As Theodore Dalrymple writes:
The uselessness of a police force that once excited the admiration of the world is now taken for granted by every Briton who calls the police only to obtain a crime number for insurance purposes, not in the expectation or even hope of any effort at detection. This is not because the individual policeman is lazy, ill-intentioned, corrupt, or stupid, though in the present system he might just as well be: for the system in which he works imposes upon him all the effects (or defects) of precisely those qualities.
David Copperfield, a UK policeman now working in Canada chronicles this in his blog – to the intense frustration of the UK government – and in his book, Wasting Police Time. So it comes as no surprise that the full investigative weight of Britain’s finest is being brought to bear on a clergyman who put his children on a chimney pot to photograph them: after all, if you simply must arrest someone make sure it is a non-violent clergyman who will neither resist nor sue:
From here:
Mr Blake, an archbishop of the Open Episcopal Church, placed his children on top of his home and took pictures of them reading for a school project.
But worried neighbours called the police and Mr Blake, 52, was handcuffed before being taken away for questioning.
The pictures of his sons Nathan, eight, and Dominic, seven, were taken for a school book week competition themed on people reading in unusual places.
Mr Blake, a father of five, insisted the boys were used to rock climbing and adventure sports and were not worried by scaling the house in Welling, south east London.
He said the boys had climbed onto roof by clambering up onto a flat-roofed extension after he had attached them in a secure harness.
And he said the boys were already back in the house “full of excitement at what they had done”, when police burst through the front door, marched upstairs and slapped him in handcuffs.

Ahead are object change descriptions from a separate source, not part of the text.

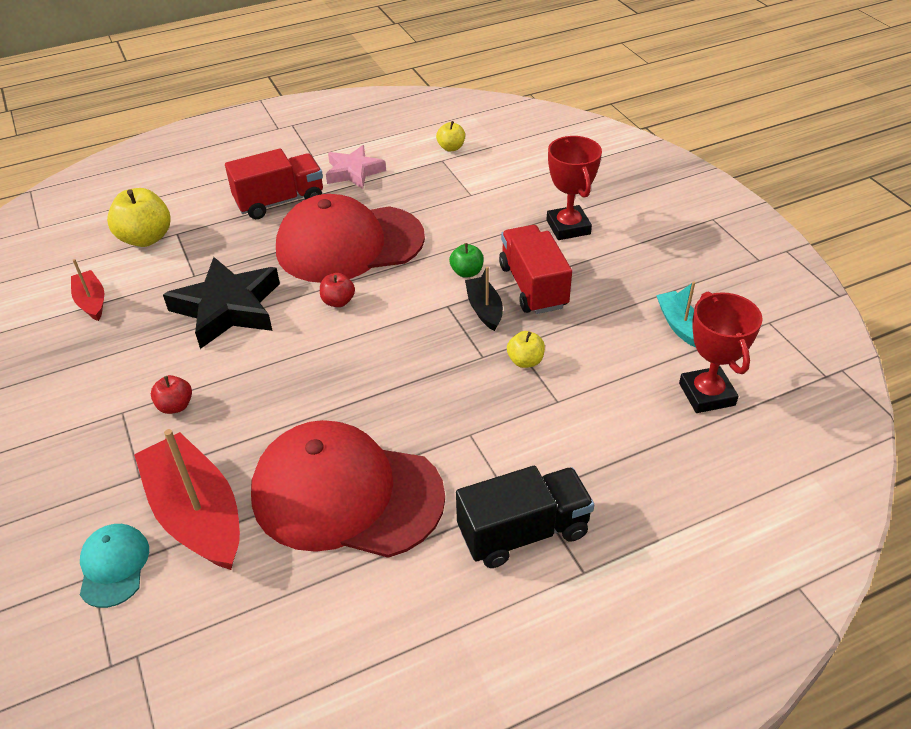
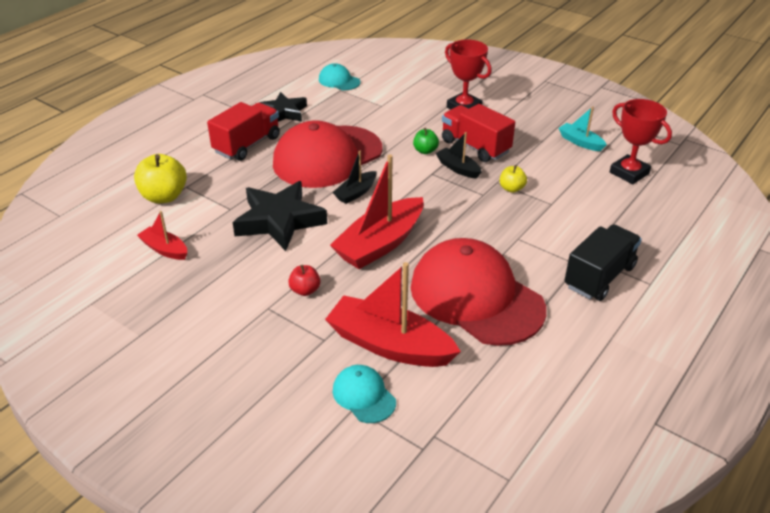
camera: 30 degrees left, 5 degrees down
(304, 378) = (380, 244): none -> red boat
(338, 301) = (356, 193): red apple -> black boat
(346, 494) = (476, 297): red cap -> red cap turned 60 degrees clockwise
(354, 172) = (284, 112): pink star -> black star
(451, 148) = (339, 81): yellow apple -> turquoise cap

He said: “It was utterly ridiculous. We were doing it for a school project.
“The boys were asked by their teacher to be pictured for their book week competition reading in an unusual place.
“When they got home we discussed it and came up with this idea.
“I was very proud of their creativity and had no reservations about allowing them up there because they have both experienced rock climbing and are active participants in adventure sports.
“Not only that but the chimney stack is adjacent to a flat roof and I supervised them.
“They were quite safe.”
Accusing officers of harassment, he said: “It was a total shock and my family were traumatised by the arrest. The children were weeping as they watched their father being frogmarched to a police van.